A 9-year-old boy was playing inside a bounce house in his frontyard in Adelanto on Saturday afternoon when strong winds swept the inflated enclosure onto a nearby highway a few hundred feet away, authorities said.
When the bounce house rolled onto Highway 395, it hit a car, said Sgt. Marc Bracco of the San Bernardino County Sheriff's Department. Then the boy tumbled out onto the No. 2 lane.
Fortunately, traffic stopped and he emerged with only scrapes and scratches.
"The kid got lucky," said Bracco, who added that in his 18 years in law enforcement, he's never seen a bounce house fly such a distance.
Bracco said it may have been a "freak accident" caused by the powerful winds.
"The winds have been strong in the high desert all weekend — but that area, the winds were going probably a litte faster up there," he said.
The boy's family had rented the bounce house for a family party with about 30 guests.

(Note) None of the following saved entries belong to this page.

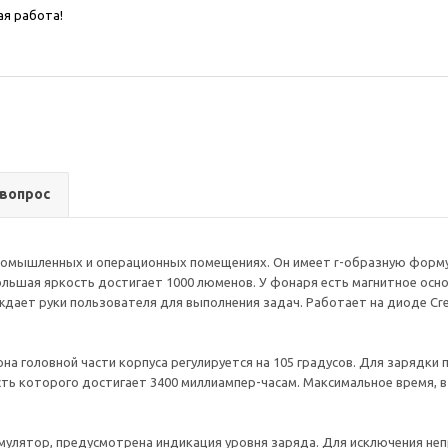
ая работа!
 вопрос
омышленных и операционных помещениях. Он имеет r-образную форму и
льшая яркость достигает 1000 люменов. У фонаря есть магнитное осн
дает руки пользователя для выполнения задач. Работает на диоде Cree
она головной части корпуса регулируется на 105 градусов. Для зарядки
ть которого достигает 3400 миллиампер-часам. Максимальное время, в
умулятор, предусмотрена индикация уровня заряда. Для исключения н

The inflatable had been secured, but it's not clear how.
In the past, Bracco said, he has advised people to weight them down with concrete buckets or five-gallon water jugs, which he said are more stable than just hammering stakes into the ground.
"Once those stakes rip out of the ground, that stuff starts moving," he said.
The driver of the sedan that struck the bounce house was not injured, but he was shaken up, the Sheriff's Department said. The highway was closed for about two hours, jamming traffic.
It's not the first time a bounce house has blown away and caused injuries. In 2014, two young boys were seriously hurt in South Glens Fall, N.Y., when they fell from a bounce house that had been blown as high as 50 feet in a wind gust. A young girl who fell out right away also was slightly injured.
Less than a month later, two 10-year-old children in Colorado were slightly injured when an inflatable castle became detached from the compressor that was keeping it full of air.
As the castle started to deflate, wind sent it rolling as far as 300 feet away across a field during a lacrosse game.